Interview: MongoDB cofounder Eliot Horowitz - 'I'd like to see a fair fight with the cloud providers'

Horowitz discusses MongoDB's licensing and how he wants to see more VC money being ploughed into core open source

This time last year, MongoDB controversially introduced a new software licence in a bid to tackle the problem, as the firm saw it, of cloud service providers (CSPs) selling hosted versions of its software without sufficiently contributing to the code base or offering recompense.

For those seeking to offer MongoDB as a service, the terms of the document database company's Server Side Public Licence (SSPL) are more restrictive than AGPL, the licence governing the rest of the code, the key clause being:

"If you make the functionality of the Program or a modified version available to third parties as a service, you must make the Service Source Code available via network download to everyone at no charge, under the terms of this Licence."

Two other open source firms, Redis Labs and Confluent, have similar measures in place.

The SSPL was submitted to the Open Source Initiative (OSI) for approval, but this application failed to pass, meaning that like the Confluent Community Licence and Redis' Source Available Licence, SSPL is not, strictly-speaking, an open-source licence.

At a MongoDB Local event in London last week, Computing asked CTO and co-founder Eliot Horowitz about how SSPL was working out.

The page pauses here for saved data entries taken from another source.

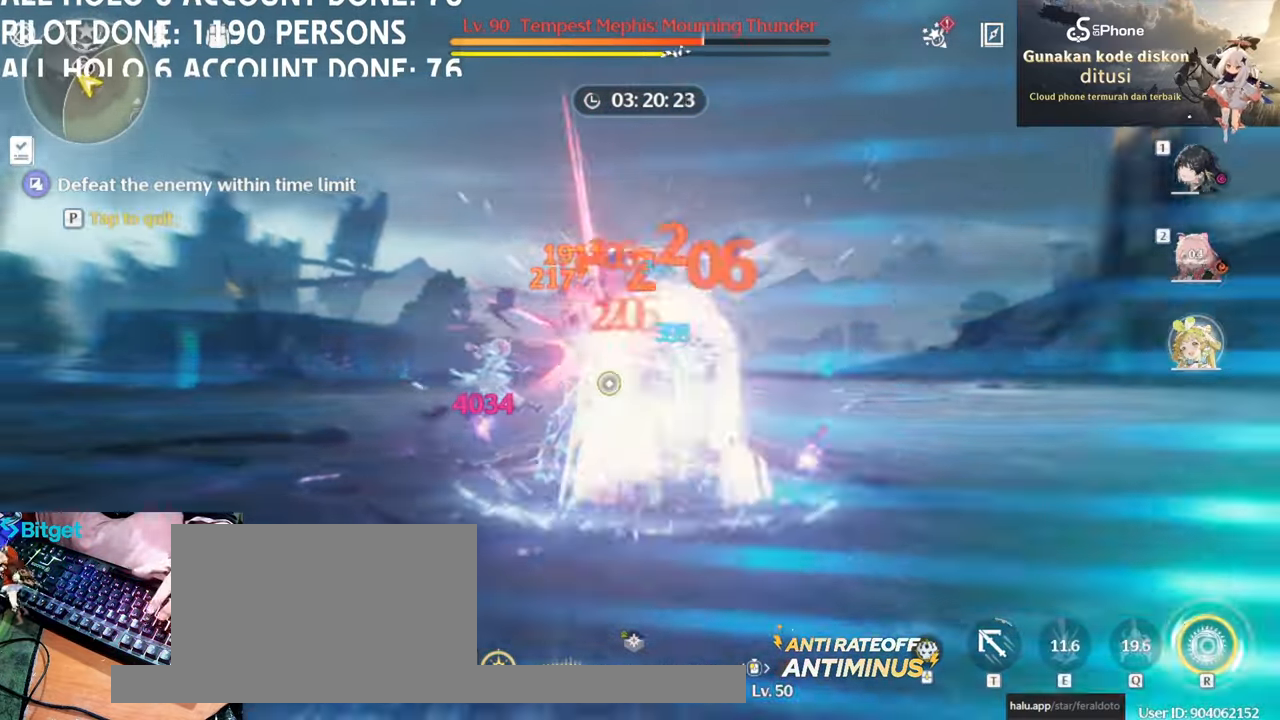
{"keys": [], "mouse": [], "events": [[17, "space", "down"], [67, "mouse_left", "up"], [117, "space", "up"], [167, "mouse_left", "down"], [200, "2", "down"], [250, "mouse_left", "up"], [300, "2", "up"], [350, "mouse_left", "down"], [400, "2", "down"], [433, "mouse_left", "up"], [483, "2", "up"]]}
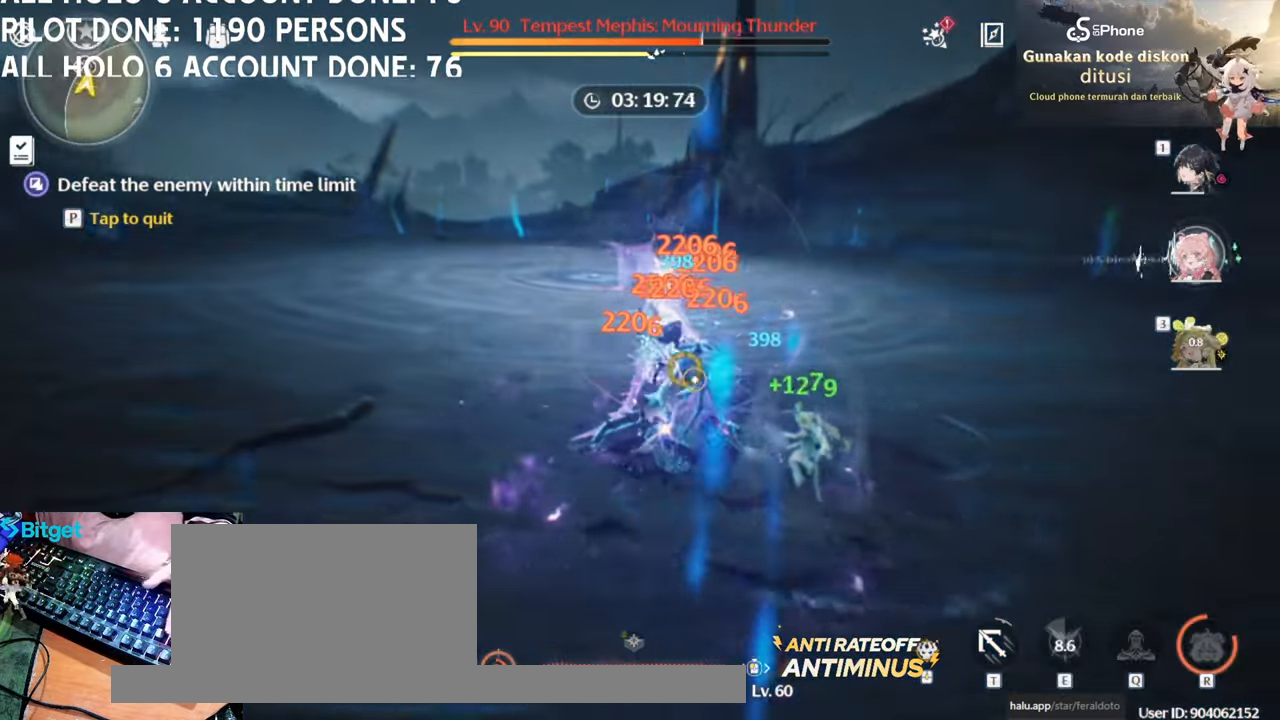
{"keys": [], "mouse": [], "events": [[33, "mouse_left", "down"], [133, "mouse_left", "up"], [233, "mouse_left", "down"], [333, "mouse_left", "up"], [417, "mouse_left", "down"], [500, "mouse_left", "up"]]}
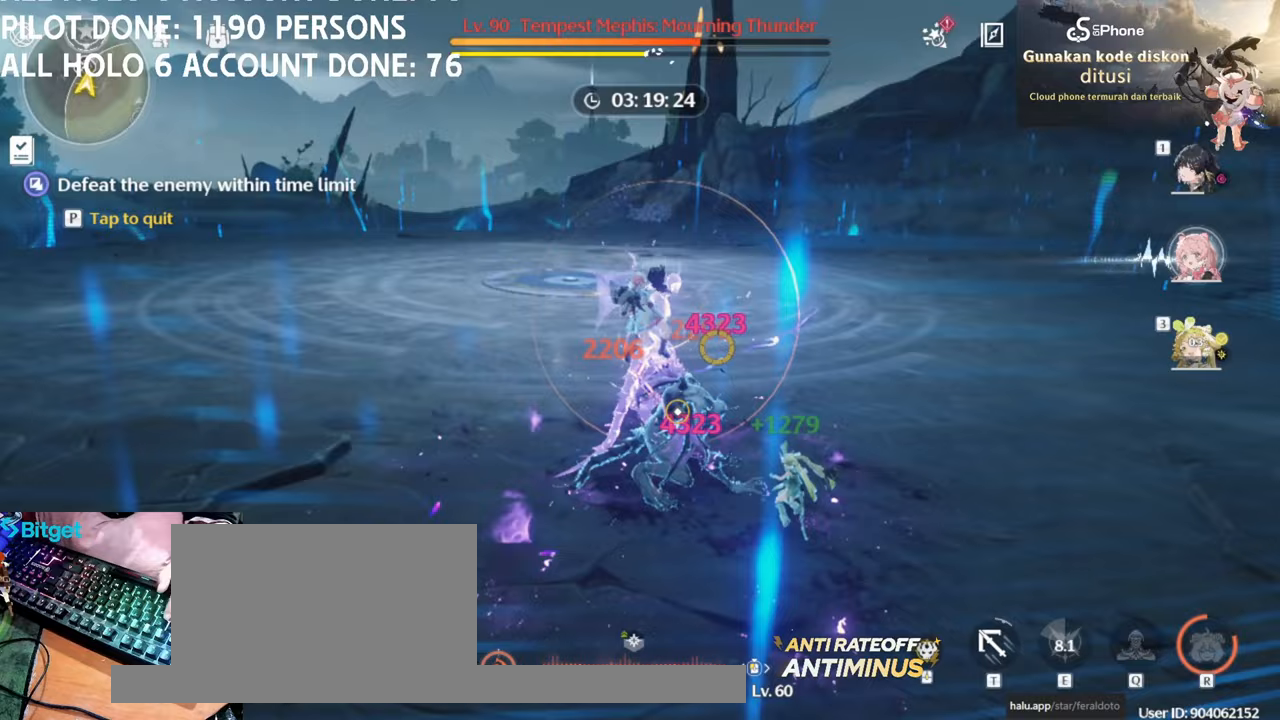
{"keys": ["s"], "mouse": [], "events": [[333, "s", "down"]]}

On the absense of OSI approval, he insisted the company remains dedicated to establishing a licence that is "broadly accepted by the FOSS [Free and Open Source Software] community."

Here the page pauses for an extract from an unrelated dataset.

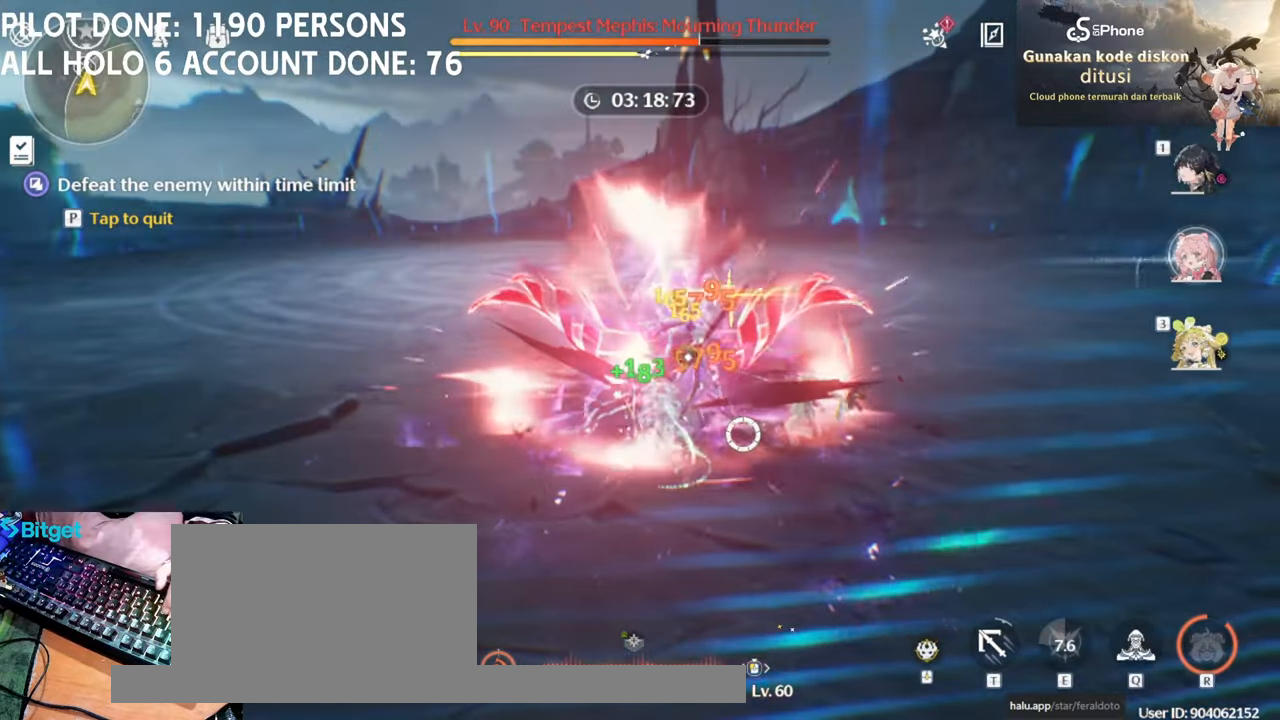
{"keys": ["a", "s"], "mouse": ["right"], "events": [[17, "a", "down"], [17, "mouse_right", "down"], [300, "mouse_right", "up"], [450, "mouse_right", "down"]]}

In the meantime, although the SSPL is not officially open source, "MongoDB users are free to review, modify and distribute the software or redistribute modifications to the software in compliance with the licence. The vast majority of MongoDB features remain covered by an open-source licence. You never have to pay for it, you still have all the freedoms you had before, but the only difference is that we have updated it so that companies like Amazon or other providers can't just use it natively."

Open-source companies often struggle to monetise their wares. Charging for support and enterprise features is a tough way to make a living when the core product is free. MongoDB says it has spent $300m in R&D over the past decade.

Think about VC-backed companies where the core technology is open source - you can't name three - Eliot Horowitz

In theory, the SaaS model should offer great opportunities for open source projects to turn this situation around, Horowitz argued, providing a steady income stream while retaining the key advantage that codebases can be forked if the current proprietor "turns evil or becomes a bad steward". However, the current licensing regimes make open-source unattractive to investors.

"Because open-source licences today don't really make that easy, or don't make it safe, you don't see a lot of investment in open source," he said.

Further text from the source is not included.